Так вот же он! Вот! Никуда не девался. В траве лежит, словно смертью напоенный. Запнулся ли в немочи своей да так и не поднялся? Генька ли догнал его да оглушил? Что же Кувалдою делается? Быть того не может! Господи! Это ж подумать только, какой может быть в человека да кощей зашит!
Догадалась Ульяна, что Кувалда намеревался предать Летасу огню. Это чтобы и следа не оставить от злодеяния своего. Скажет после того людям: в тайге, мол, разминулись с Летасою; ступайте, мол, поищите, куда ваш покровитель сбежал. Нешто Кувалда не выпотрошил горбуна? Видать, дотумкал всё-таки кощей, что золото в человеке не может рождаться. А то и сразу понимал…

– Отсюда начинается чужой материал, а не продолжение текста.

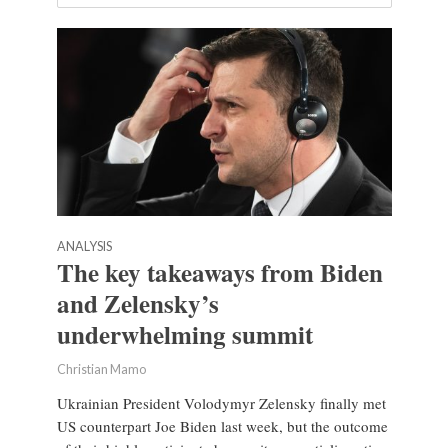
ANALYSIS
The key takeaways from Biden
and Zelensky’s
underwhelming summit
Christian Mamo
Ukrainian President Volodymyr Zelensky finally met
US counterpart Joe Biden last week, but the outcome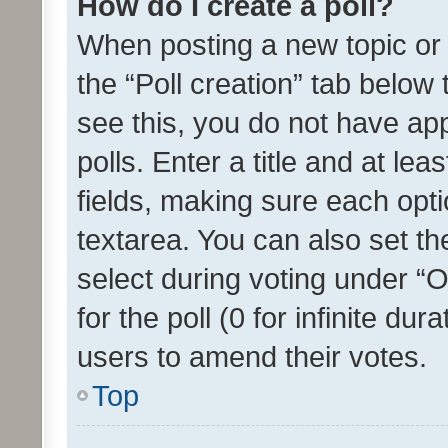
How do I create a poll?
When posting a new topic or ed
the “Poll creation” tab below
see this, you do not have ap
polls. Enter a title and at lea
fields, making sure each optio
textarea. You can also set t
select during voting under “Op
for the poll (0 for infinite dur
users to amend their votes.
Top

Всё это думала Ульяна уже тогда, когда рывками старалась оттащить Летасу подальше от поляны – упрятать его в лесной глуши. А там, глядишь, и отец с Паневою подбегут. Каков Генька в душе своей тёмной ни князь, а большого шума и царь боится…
Тащит Ульяна Летасу, задыхается, дрожит в ней каждая жилочка, а дело не больно подаётся: тяжёл горбун, ровно бы и в самом деле чистым золотом набит.
Тащила, оглядывалась – не наскочить бы на пень, а тут вдруг и уткнулась во что-то. Не разгибаясь, глянула за себя – ой! Сапоги лаковые посреди лесу стоят, поблёскивают. Поверх голенищ порты добротные навыпуск. Ещё выше – рубаха розовая. А там и картуз набекрень…
– Чо? Не узнала? – стоит лыбится Генька. – Зачем пуп-то надрываешь? Мне ить, – говорит, – жена плодовитая нужна. А ну, пусти – пособлю…
Отшвырнул он Ульяну от Летасы, будто кошшонка малого, баграстой пятернёю зацепил беспамятного за шиворот, перевернул и на горбе, как на полозе, поволок его обратным ходом.
Что могла Ульяна сделать? Отчаянье, правда, толкнуло её забежать вперёд Геньки.
– Пойду, – кричит, – за тебя своей волею, только оставь Летасу, ради Бога!
– На што мне твоя воля? – отвечает зверь. – Ты мне супротивная-то куда как слаще.
– Тогда, – задохнулась Ульяна, – слушай последнее моё слово: сгорю заодно с Летасою, а тебе не достанусь.
– Фю-ю! – свистнул Купырь. – Во как! – налился он кровью да хвать девку за косу. – А ну-у…
Мигом располоснул на ней сарафан, широкой лентой подол от него отсёк, ловко прикрутил Ульяну до старого пихтача и руки за лесину загнул.
– Гляди! – сказал. – Сщас я с твоим горбатым разделаюсь, а уж потом сама понимаешь… Уж больно я изголодался по тебе…
Да-а! Посреди елани таёжной сушняка целый омёт. У Кувалды до гашника огневица прицеплена: тут и само огниво, и серничек, и трут. Всё предусмотрено, всё на месте. И ведь хотя бы какая-нибудь поганенькая тучка на небо набежала. Не-ет. Луна выкатила такая расщекастая, будто на убой кормленная. Заплыла жиром и никак не может понять, что же делается на лесной поляне.
А на поляне… вот уже Генька поднял Летасу, вот уже закинул на кучу дрома, вот уже насовал меж хлыстов сушняка смоляных веток пихтовника, вот уже и огонь на них посадил…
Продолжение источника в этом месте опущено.